What you need to do => Give back the records below verbatim, please, but without a single image.

*** Extracted material ***

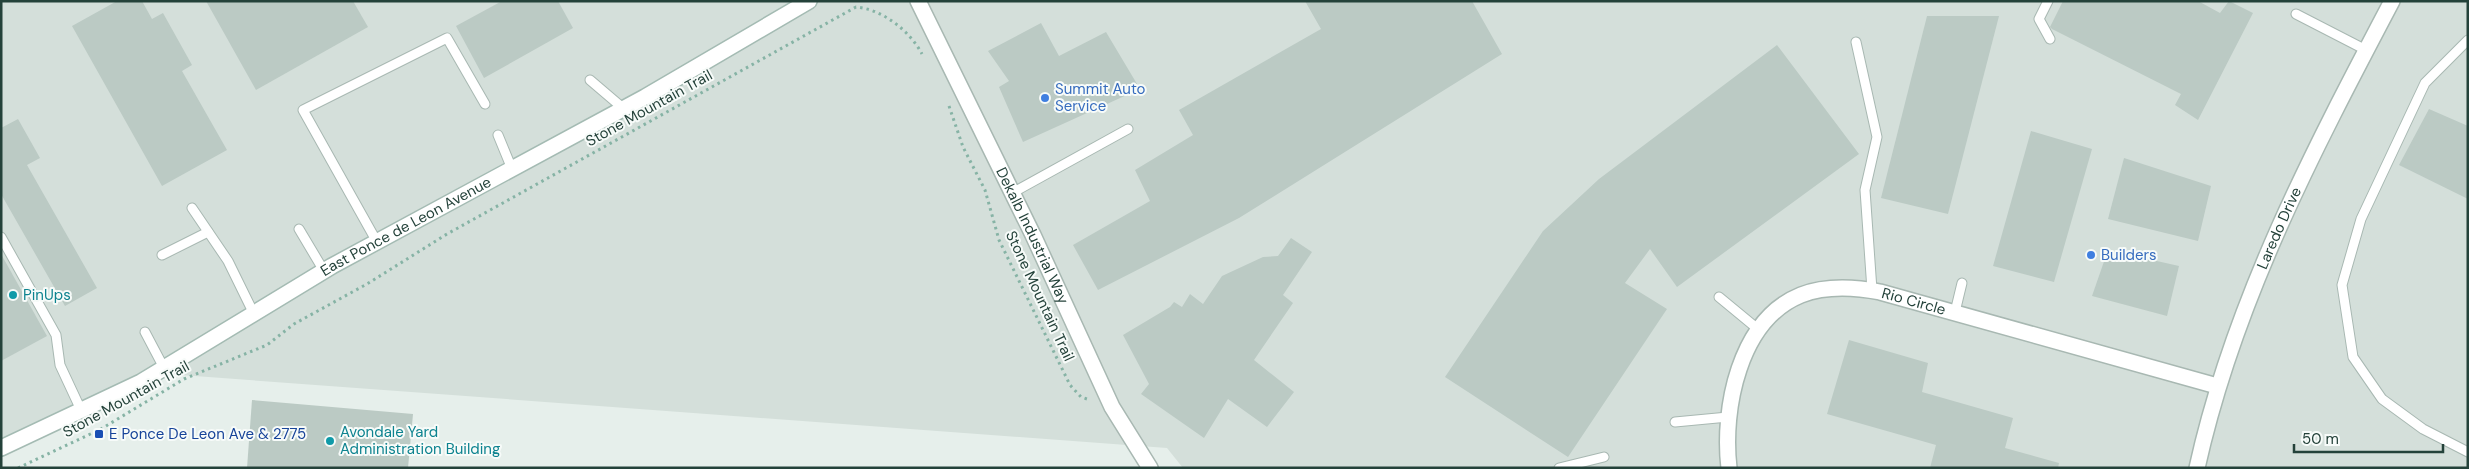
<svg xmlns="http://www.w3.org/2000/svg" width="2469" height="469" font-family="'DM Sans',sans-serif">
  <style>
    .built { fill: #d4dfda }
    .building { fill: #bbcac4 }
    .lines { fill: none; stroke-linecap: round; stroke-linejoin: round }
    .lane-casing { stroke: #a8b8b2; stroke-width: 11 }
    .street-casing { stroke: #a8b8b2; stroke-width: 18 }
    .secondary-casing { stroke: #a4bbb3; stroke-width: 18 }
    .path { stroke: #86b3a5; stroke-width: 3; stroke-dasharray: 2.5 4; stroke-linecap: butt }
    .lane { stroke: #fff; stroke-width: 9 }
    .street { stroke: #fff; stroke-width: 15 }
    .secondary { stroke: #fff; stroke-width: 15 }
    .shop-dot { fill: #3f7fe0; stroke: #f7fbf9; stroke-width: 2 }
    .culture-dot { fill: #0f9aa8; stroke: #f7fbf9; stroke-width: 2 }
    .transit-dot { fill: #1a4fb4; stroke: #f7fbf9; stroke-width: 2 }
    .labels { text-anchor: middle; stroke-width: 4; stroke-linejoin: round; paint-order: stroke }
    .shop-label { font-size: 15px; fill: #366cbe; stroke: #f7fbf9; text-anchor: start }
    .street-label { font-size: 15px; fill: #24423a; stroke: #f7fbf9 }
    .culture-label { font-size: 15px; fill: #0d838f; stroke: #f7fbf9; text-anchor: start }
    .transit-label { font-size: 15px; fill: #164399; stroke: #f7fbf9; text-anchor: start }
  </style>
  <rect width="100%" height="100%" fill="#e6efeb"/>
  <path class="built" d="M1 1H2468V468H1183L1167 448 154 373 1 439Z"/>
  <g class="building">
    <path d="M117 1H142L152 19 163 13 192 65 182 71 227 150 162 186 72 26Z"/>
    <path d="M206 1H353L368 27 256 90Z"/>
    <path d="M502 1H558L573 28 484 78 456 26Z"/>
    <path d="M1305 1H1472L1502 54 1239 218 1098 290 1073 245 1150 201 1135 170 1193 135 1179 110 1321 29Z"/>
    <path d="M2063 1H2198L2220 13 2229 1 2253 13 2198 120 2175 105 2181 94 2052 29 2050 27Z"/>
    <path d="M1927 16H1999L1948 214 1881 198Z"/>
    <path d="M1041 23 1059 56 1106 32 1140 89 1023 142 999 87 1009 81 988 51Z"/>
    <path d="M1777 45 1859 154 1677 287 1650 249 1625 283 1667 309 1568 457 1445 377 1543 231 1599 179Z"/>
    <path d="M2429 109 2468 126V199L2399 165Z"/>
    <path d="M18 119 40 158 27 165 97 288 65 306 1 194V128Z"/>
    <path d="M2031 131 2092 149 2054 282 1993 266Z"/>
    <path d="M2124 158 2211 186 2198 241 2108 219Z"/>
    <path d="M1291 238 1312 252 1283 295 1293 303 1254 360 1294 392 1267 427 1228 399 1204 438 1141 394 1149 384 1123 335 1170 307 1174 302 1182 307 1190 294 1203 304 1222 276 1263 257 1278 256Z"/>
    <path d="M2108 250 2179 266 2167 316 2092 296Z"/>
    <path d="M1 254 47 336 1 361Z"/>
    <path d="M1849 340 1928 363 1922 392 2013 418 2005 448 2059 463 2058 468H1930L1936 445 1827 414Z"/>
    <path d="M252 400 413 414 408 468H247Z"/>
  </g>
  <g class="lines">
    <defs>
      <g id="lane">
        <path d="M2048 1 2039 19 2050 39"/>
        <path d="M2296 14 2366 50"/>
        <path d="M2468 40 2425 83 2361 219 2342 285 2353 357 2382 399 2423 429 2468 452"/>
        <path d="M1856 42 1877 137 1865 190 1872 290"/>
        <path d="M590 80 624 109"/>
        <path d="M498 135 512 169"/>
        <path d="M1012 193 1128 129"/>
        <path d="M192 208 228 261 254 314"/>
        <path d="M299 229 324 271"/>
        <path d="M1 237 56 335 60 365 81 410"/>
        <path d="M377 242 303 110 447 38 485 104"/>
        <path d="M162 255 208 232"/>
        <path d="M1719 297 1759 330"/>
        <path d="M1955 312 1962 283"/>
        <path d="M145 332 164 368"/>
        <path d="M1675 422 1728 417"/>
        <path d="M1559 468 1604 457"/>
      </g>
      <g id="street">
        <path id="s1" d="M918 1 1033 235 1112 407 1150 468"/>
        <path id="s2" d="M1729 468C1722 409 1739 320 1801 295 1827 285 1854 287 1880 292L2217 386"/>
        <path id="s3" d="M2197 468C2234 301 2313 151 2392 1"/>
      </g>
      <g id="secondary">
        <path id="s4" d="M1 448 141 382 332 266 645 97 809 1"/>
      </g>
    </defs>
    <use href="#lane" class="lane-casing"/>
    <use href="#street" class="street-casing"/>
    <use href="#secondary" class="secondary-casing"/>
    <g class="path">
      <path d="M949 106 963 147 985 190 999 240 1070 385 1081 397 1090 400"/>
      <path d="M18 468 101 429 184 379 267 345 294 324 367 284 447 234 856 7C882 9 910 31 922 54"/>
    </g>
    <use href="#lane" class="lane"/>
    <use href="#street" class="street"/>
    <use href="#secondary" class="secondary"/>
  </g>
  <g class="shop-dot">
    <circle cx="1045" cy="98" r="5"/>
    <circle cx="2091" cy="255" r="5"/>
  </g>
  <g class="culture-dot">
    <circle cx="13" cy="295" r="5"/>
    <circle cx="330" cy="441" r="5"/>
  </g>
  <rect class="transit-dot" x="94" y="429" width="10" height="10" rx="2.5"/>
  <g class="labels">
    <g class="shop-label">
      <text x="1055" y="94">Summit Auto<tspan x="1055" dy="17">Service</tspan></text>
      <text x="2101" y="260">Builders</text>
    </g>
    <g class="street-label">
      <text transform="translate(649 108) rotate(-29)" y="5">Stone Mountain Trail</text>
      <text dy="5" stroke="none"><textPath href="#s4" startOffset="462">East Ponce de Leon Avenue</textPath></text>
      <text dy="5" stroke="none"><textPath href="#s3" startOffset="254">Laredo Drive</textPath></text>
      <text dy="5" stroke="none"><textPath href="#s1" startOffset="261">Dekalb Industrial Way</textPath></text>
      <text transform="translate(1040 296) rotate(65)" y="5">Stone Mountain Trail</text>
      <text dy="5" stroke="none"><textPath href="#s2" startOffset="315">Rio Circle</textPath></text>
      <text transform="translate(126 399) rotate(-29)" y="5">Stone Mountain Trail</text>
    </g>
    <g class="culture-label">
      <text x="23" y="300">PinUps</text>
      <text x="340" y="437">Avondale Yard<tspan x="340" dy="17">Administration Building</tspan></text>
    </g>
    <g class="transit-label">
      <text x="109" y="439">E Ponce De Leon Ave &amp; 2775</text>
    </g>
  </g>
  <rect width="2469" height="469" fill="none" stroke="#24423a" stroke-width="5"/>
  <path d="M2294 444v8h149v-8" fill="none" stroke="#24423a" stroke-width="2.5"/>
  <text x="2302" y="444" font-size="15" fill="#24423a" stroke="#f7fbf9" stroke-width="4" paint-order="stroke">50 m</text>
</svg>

*** End of Extracted material ***

Answer to the problem =>
<svg xmlns="http://www.w3.org/2000/svg" width="2469" height="469" font-family="'DM Sans',sans-serif">
  <style>
    .built { fill: #d4dfda }
    .building { fill: #bbcac4 }
    .lines { fill: none; stroke-linecap: round; stroke-linejoin: round }
    .lane-casing { stroke: #a8b8b2; stroke-width: 11 }
    .street-casing { stroke: #a8b8b2; stroke-width: 18 }
    .secondary-casing { stroke: #a4bbb3; stroke-width: 18 }
    .path { stroke: #86b3a5; stroke-width: 3; stroke-dasharray: 2.5 4; stroke-linecap: butt }
    .lane { stroke: #fff; stroke-width: 9 }
    .street { stroke: #fff; stroke-width: 15 }
    .secondary { stroke: #fff; stroke-width: 15 }
    .shop-dot { fill: #3f7fe0; stroke: #f7fbf9; stroke-width: 2 }
    .culture-dot { fill: #0f9aa8; stroke: #f7fbf9; stroke-width: 2 }
    .transit-dot { fill: #1a4fb4; stroke: #f7fbf9; stroke-width: 2 }
    .labels { text-anchor: middle; stroke-width: 4; stroke-linejoin: round; paint-order: stroke }
    .shop-label { font-size: 15px; fill: #366cbe; stroke: #f7fbf9; text-anchor: start }
    .street-label { font-size: 15px; fill: #24423a; stroke: #f7fbf9 }
    .culture-label { font-size: 15px; fill: #0d838f; stroke: #f7fbf9; text-anchor: start }
    .transit-label { font-size: 15px; fill: #164399; stroke: #f7fbf9; text-anchor: start }
  </style>
  <rect width="100%" height="100%" fill="#e6efeb"/>
  <path class="built" d="M1 1H2468V468H1183L1167 448 154 373 1 439Z"/>
  <g class="building">
    <path d="M117 1H142L152 19 163 13 192 65 182 71 227 150 162 186 72 26Z"/>
    <path d="M206 1H353L368 27 256 90Z"/>
    <path d="M502 1H558L573 28 484 78 456 26Z"/>
    <path d="M1305 1H1472L1502 54 1239 218 1098 290 1073 245 1150 201 1135 170 1193 135 1179 110 1321 29Z"/>
    <path d="M2063 1H2198L2220 13 2229 1 2253 13 2198 120 2175 105 2181 94 2052 29 2050 27Z"/>
    <path d="M1927 16H1999L1948 214 1881 198Z"/>
    <path d="M1041 23 1059 56 1106 32 1140 89 1023 142 999 87 1009 81 988 51Z"/>
    <path d="M1777 45 1859 154 1677 287 1650 249 1625 283 1667 309 1568 457 1445 377 1543 231 1599 179Z"/>
    <path d="M2429 109 2468 126V199L2399 165Z"/>
    <path d="M18 119 40 158 27 165 97 288 65 306 1 194V128Z"/>
    <path d="M2031 131 2092 149 2054 282 1993 266Z"/>
    <path d="M2124 158 2211 186 2198 241 2108 219Z"/>
    <path d="M1291 238 1312 252 1283 295 1293 303 1254 360 1294 392 1267 427 1228 399 1204 438 1141 394 1149 384 1123 335 1170 307 1174 302 1182 307 1190 294 1203 304 1222 276 1263 257 1278 256Z"/>
    <path d="M2108 250 2179 266 2167 316 2092 296Z"/>
    <path d="M1 254 47 336 1 361Z"/>
    <path d="M1849 340 1928 363 1922 392 2013 418 2005 448 2059 463 2058 468H1930L1936 445 1827 414Z"/>
    <path d="M252 400 413 414 408 468H247Z"/>
  </g>
  <g class="lines">
    <defs>
      <g id="lane">
        <path d="M2048 1 2039 19 2050 39"/>
        <path d="M2296 14 2366 50"/>
        <path d="M2468 40 2425 83 2361 219 2342 285 2353 357 2382 399 2423 429 2468 452"/>
        <path d="M1856 42 1877 137 1865 190 1872 290"/>
        <path d="M590 80 624 109"/>
        <path d="M498 135 512 169"/>
        <path d="M1012 193 1128 129"/>
        <path d="M192 208 228 261 254 314"/>
        <path d="M299 229 324 271"/>
        <path d="M1 237 56 335 60 365 81 410"/>
        <path d="M377 242 303 110 447 38 485 104"/>
        <path d="M162 255 208 232"/>
        <path d="M1719 297 1759 330"/>
        <path d="M1955 312 1962 283"/>
        <path d="M145 332 164 368"/>
        <path d="M1675 422 1728 417"/>
        <path d="M1559 468 1604 457"/>
      </g>
      <g id="street">
        <path id="s1" d="M918 1 1033 235 1112 407 1150 468"/>
        <path id="s2" d="M1729 468C1722 409 1739 320 1801 295 1827 285 1854 287 1880 292L2217 386"/>
        <path id="s3" d="M2197 468C2234 301 2313 151 2392 1"/>
      </g>
      <g id="secondary">
        <path id="s4" d="M1 448 141 382 332 266 645 97 809 1"/>
      </g>
    </defs>
    <use href="#lane" class="lane-casing"/>
    <use href="#street" class="street-casing"/>
    <use href="#secondary" class="secondary-casing"/>
    <g class="path">
      <path d="M949 106 963 147 985 190 999 240 1070 385 1081 397 1090 400"/>
      <path d="M18 468 101 429 184 379 267 345 294 324 367 284 447 234 856 7C882 9 910 31 922 54"/>
    </g>
    <use href="#lane" class="lane"/>
    <use href="#street" class="street"/>
    <use href="#secondary" class="secondary"/>
  </g>
  <g class="shop-dot">
    <circle cx="1045" cy="98" r="5"/>
    <circle cx="2091" cy="255" r="5"/>
  </g>
  <g class="culture-dot">
    <circle cx="13" cy="295" r="5"/>
    <circle cx="330" cy="441" r="5"/>
  </g>
  <rect class="transit-dot" x="94" y="429" width="10" height="10" rx="2.5"/>
  <g class="labels">
    <g class="shop-label">
      <text x="1055" y="94">Summit Auto<tspan x="1055" dy="17">Service</tspan></text>
      <text x="2101" y="260">Builders</text>
    </g>
    <g class="street-label">
      <text transform="translate(649 108) rotate(-29)" y="5">Stone Mountain Trail</text>
      <text dy="5" stroke="none"><textPath href="#s4" startOffset="462">East Ponce de Leon Avenue</textPath></text>
      <text dy="5" stroke="none"><textPath href="#s3" startOffset="254">Laredo Drive</textPath></text>
      <text dy="5" stroke="none"><textPath href="#s1" startOffset="261">Dekalb Industrial Way</textPath></text>
      <text transform="translate(1040 296) rotate(65)" y="5">Stone Mountain Trail</text>
      <text dy="5" stroke="none"><textPath href="#s2" startOffset="315">Rio Circle</textPath></text>
      <text transform="translate(126 399) rotate(-29)" y="5">Stone Mountain Trail</text>
    </g>
    <g class="culture-label">
      <text x="23" y="300">PinUps</text>
      <text x="340" y="437">Avondale Yard<tspan x="340" dy="17">Administration Building</tspan></text>
    </g>
    <g class="transit-label">
      <text x="109" y="439">E Ponce De Leon Ave &amp; 2775</text>
    </g>
  </g>
  <rect width="2469" height="469" fill="none" stroke="#24423a" stroke-width="5"/>
  <path d="M2294 444v8h149v-8" fill="none" stroke="#24423a" stroke-width="2.5"/>
  <text x="2302" y="444" font-size="15" fill="#24423a" stroke="#f7fbf9" stroke-width="4" paint-order="stroke">50 m</text>
</svg>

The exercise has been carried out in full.